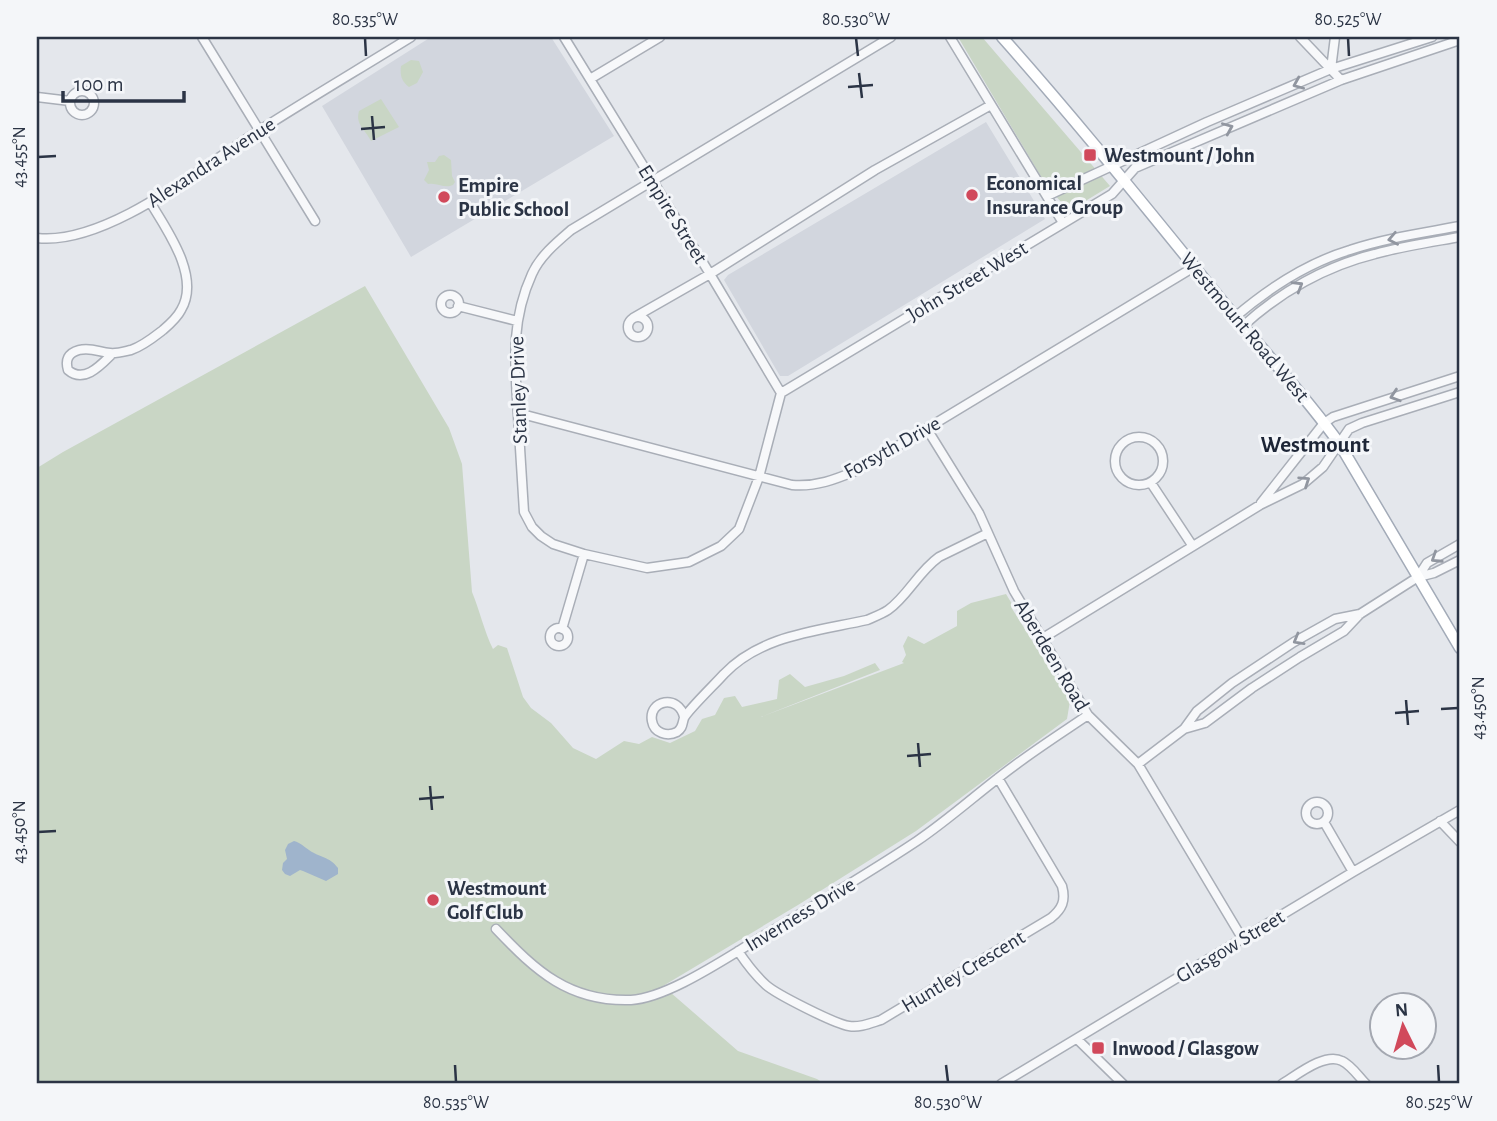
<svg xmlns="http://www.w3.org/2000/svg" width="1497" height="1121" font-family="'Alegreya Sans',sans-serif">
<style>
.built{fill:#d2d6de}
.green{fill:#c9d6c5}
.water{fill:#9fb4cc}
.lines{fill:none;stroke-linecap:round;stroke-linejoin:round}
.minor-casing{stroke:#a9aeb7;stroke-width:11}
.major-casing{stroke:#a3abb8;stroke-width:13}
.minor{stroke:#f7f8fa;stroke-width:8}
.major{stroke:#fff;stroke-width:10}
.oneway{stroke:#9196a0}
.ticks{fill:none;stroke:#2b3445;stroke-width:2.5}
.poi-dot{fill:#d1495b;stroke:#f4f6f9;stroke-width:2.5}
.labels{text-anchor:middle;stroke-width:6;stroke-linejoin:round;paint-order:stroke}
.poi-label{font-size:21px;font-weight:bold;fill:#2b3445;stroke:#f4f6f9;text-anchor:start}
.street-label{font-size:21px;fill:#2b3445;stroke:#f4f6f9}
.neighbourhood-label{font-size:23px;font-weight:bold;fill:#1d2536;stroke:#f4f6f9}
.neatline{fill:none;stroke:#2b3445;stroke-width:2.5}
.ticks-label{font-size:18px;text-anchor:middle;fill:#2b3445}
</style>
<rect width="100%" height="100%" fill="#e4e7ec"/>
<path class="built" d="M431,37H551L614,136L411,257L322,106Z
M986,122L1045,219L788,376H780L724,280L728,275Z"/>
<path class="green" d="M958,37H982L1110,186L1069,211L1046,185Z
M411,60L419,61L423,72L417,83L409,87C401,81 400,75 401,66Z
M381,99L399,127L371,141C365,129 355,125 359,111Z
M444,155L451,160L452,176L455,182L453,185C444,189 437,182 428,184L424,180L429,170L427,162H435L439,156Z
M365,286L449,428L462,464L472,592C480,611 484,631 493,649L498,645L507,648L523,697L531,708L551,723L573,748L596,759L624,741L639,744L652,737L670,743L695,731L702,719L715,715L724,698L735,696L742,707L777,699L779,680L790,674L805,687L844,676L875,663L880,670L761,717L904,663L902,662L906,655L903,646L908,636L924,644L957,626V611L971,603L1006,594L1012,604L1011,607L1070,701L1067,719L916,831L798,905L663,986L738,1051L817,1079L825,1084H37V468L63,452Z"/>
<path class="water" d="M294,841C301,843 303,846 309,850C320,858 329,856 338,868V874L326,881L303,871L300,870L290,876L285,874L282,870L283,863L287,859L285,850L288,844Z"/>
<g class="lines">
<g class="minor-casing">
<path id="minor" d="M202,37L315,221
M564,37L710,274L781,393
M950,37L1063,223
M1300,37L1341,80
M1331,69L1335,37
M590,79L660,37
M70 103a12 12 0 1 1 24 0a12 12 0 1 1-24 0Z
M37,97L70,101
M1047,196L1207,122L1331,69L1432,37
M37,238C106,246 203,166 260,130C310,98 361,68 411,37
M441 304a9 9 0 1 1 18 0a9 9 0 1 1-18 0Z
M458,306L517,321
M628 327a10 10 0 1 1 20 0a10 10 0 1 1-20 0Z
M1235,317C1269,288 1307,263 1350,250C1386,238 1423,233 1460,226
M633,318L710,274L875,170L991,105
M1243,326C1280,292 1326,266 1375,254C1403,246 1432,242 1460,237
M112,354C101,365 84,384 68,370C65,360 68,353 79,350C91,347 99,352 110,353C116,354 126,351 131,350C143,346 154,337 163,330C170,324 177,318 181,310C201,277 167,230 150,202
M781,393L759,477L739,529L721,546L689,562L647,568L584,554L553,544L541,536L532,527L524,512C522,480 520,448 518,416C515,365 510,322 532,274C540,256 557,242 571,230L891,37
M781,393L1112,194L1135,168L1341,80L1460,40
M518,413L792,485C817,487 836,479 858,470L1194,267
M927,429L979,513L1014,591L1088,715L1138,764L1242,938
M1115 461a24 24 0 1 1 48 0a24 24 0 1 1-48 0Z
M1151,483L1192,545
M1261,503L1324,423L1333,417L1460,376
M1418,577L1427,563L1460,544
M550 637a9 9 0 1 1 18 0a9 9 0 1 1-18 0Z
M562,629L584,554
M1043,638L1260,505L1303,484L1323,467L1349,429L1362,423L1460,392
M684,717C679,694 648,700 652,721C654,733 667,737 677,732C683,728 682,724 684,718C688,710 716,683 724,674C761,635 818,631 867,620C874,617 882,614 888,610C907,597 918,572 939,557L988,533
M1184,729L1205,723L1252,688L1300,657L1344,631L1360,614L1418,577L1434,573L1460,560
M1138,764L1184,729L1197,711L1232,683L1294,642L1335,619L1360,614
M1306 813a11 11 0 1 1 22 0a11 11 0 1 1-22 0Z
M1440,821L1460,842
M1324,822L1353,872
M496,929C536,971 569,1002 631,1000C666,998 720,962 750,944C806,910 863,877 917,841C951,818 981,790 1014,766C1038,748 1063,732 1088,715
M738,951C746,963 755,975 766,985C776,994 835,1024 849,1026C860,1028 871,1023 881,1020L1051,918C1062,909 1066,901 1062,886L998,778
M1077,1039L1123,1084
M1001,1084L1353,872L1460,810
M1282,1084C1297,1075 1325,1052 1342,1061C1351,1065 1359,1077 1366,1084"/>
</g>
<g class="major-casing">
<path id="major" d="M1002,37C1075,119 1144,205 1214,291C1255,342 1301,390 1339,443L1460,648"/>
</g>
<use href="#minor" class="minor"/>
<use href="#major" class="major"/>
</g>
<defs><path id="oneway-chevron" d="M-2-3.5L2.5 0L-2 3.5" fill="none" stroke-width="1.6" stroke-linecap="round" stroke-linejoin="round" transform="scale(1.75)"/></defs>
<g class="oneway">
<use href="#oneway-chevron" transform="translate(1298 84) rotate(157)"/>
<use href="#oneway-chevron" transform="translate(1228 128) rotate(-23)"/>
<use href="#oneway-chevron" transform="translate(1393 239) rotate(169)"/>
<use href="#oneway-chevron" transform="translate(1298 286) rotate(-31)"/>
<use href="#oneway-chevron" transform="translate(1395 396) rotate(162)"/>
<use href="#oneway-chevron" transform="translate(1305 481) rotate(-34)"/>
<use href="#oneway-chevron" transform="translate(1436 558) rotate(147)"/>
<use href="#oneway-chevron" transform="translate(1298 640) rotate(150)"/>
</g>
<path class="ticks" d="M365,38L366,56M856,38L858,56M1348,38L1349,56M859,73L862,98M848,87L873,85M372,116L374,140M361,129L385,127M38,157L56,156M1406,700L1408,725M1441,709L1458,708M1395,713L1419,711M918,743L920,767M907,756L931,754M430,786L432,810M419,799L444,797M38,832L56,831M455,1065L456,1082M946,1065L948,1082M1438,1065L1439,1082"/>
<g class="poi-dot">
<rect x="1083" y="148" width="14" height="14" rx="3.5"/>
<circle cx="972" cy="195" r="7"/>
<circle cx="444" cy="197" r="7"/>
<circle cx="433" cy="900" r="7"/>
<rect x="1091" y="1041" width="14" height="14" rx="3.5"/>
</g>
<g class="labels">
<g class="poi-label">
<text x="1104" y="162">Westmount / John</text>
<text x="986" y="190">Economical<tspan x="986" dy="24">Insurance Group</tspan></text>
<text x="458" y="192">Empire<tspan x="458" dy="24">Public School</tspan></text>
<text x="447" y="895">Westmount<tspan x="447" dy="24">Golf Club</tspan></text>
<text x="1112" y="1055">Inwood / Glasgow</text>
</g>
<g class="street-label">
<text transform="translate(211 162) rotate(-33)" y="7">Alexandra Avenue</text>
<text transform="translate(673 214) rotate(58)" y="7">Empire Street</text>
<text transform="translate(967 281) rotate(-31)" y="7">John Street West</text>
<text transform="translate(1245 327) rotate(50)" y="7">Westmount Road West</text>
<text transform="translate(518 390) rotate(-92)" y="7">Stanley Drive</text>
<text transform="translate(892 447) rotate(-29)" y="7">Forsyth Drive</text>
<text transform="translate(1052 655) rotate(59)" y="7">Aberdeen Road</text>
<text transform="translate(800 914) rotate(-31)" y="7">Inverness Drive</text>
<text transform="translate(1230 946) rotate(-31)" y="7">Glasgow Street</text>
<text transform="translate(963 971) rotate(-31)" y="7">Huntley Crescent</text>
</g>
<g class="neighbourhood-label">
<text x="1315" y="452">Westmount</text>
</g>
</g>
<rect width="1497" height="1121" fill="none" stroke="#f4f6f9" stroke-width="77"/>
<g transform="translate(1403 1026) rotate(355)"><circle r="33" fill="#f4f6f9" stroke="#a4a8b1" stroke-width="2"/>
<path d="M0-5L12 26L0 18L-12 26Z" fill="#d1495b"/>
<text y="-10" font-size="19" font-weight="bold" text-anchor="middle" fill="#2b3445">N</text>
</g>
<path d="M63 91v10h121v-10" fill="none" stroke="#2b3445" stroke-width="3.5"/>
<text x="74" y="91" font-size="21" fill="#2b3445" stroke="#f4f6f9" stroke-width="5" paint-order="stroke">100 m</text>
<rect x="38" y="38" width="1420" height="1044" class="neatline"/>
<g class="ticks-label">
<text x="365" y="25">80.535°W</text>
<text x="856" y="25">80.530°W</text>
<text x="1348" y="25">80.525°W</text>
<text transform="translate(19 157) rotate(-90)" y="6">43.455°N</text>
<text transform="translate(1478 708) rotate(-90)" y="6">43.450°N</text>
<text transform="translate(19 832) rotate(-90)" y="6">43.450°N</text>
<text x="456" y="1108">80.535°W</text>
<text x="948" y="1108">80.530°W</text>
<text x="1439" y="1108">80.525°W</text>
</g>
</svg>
::::::
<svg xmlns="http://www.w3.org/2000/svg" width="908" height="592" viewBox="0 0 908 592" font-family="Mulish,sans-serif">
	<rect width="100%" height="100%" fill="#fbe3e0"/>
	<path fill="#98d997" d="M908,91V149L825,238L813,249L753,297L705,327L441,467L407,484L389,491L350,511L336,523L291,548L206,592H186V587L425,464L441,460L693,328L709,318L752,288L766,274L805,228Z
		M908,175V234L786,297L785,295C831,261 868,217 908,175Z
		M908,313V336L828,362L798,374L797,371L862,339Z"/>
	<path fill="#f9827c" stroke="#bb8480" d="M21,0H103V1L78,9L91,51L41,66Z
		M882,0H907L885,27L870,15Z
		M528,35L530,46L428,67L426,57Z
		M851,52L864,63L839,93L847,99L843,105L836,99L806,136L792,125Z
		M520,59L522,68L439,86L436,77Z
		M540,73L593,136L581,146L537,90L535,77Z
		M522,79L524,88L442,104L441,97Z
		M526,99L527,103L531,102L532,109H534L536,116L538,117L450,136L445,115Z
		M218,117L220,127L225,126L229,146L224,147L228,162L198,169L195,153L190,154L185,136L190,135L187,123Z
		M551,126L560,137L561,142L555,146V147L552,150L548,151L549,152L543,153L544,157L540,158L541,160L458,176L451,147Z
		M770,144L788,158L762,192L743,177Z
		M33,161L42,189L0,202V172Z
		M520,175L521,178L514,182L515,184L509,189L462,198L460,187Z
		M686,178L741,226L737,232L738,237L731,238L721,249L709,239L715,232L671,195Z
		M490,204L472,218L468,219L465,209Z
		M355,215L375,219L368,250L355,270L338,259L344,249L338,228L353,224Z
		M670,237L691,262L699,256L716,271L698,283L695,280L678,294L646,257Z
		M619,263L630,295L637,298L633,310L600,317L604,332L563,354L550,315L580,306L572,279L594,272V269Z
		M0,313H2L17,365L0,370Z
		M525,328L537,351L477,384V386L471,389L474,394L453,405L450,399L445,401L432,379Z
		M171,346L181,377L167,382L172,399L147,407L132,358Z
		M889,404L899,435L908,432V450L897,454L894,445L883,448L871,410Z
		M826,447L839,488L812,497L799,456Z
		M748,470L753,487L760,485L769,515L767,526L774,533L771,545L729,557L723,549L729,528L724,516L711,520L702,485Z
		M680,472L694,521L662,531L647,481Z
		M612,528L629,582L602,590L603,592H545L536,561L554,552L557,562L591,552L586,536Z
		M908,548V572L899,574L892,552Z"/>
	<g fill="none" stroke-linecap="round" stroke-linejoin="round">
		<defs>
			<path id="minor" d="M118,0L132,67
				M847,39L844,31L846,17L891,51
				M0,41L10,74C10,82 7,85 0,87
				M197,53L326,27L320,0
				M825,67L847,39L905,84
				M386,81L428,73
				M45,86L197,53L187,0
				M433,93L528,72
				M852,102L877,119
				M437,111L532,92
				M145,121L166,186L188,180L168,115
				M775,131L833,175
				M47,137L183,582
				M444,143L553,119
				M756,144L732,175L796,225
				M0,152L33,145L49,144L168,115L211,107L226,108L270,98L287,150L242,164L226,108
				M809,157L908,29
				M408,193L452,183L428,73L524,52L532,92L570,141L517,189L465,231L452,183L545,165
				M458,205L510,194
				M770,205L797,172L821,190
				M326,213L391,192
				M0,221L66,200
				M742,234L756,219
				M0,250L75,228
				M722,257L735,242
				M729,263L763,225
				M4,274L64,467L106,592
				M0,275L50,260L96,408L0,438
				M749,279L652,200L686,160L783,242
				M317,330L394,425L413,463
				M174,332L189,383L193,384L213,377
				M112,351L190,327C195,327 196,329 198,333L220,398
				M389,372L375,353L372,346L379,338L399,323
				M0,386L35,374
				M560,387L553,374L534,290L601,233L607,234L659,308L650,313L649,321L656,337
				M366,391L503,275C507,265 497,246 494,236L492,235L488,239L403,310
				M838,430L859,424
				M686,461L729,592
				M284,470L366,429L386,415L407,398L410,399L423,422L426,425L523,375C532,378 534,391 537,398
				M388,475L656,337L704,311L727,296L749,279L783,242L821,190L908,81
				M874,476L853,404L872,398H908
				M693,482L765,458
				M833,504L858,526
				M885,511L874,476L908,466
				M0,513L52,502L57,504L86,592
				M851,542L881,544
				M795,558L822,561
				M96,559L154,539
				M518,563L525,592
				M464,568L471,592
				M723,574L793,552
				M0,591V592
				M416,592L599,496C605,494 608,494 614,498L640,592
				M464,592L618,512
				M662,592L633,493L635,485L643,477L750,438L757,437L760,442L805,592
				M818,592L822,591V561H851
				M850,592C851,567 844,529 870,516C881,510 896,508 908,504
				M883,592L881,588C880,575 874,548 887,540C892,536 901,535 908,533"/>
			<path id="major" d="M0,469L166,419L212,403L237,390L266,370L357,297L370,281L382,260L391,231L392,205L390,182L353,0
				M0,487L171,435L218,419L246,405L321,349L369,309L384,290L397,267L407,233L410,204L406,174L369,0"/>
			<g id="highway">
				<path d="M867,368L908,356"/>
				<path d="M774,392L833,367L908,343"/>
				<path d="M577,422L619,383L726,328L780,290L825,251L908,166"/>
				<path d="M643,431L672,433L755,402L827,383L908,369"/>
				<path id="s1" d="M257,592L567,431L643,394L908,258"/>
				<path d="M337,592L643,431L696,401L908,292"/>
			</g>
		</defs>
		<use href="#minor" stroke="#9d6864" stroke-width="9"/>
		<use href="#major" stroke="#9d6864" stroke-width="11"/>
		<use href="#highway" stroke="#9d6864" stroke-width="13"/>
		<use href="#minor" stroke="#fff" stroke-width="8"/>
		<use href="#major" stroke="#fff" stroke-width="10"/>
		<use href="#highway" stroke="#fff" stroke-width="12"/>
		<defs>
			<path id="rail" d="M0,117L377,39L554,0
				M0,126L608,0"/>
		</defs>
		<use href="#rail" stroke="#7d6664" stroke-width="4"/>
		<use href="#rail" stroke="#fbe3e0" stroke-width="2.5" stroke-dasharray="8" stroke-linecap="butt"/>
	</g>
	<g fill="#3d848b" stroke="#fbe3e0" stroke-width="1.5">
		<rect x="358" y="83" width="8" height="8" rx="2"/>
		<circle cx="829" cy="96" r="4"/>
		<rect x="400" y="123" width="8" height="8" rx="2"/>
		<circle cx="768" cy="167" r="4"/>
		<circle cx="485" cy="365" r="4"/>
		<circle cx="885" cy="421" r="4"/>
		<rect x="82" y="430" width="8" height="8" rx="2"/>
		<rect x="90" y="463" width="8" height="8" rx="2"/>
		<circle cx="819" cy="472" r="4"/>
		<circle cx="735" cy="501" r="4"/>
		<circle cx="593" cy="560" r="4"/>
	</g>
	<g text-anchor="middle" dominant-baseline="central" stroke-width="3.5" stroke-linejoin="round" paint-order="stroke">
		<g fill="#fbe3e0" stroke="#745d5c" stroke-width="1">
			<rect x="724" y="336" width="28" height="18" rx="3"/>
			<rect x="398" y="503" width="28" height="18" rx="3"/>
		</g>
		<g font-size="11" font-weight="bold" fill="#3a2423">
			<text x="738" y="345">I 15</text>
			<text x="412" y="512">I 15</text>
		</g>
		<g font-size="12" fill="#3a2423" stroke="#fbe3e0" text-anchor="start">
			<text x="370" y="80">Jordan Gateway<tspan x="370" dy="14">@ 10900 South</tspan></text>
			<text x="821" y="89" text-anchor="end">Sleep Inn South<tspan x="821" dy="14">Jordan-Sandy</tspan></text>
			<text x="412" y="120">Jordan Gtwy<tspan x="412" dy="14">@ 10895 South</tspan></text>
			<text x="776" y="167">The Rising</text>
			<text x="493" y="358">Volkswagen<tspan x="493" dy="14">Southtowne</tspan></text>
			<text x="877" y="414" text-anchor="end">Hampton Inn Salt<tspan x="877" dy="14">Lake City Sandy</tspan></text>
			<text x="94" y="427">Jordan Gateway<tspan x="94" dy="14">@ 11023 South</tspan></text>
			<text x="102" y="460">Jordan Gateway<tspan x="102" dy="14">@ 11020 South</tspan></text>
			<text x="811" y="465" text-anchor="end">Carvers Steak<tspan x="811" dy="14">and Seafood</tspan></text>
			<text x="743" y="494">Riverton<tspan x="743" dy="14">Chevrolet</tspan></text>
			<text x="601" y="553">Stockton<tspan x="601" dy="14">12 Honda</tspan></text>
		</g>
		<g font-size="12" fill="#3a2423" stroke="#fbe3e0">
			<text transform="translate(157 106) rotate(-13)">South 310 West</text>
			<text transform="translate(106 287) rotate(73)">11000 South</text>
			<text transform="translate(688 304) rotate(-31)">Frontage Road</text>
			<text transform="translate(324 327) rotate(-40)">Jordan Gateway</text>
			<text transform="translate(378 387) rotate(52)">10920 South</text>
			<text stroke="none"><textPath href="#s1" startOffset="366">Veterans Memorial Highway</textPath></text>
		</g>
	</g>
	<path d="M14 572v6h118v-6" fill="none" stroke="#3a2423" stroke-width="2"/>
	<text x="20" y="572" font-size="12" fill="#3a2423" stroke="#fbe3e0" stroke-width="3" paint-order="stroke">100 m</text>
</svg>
::::::
_The task_
Using the data above, return each line that includes the word "lines".

_Answer for this exercise_
.lines{fill:none;stroke-linecap:round;stroke-linejoin:round}
<g class="lines">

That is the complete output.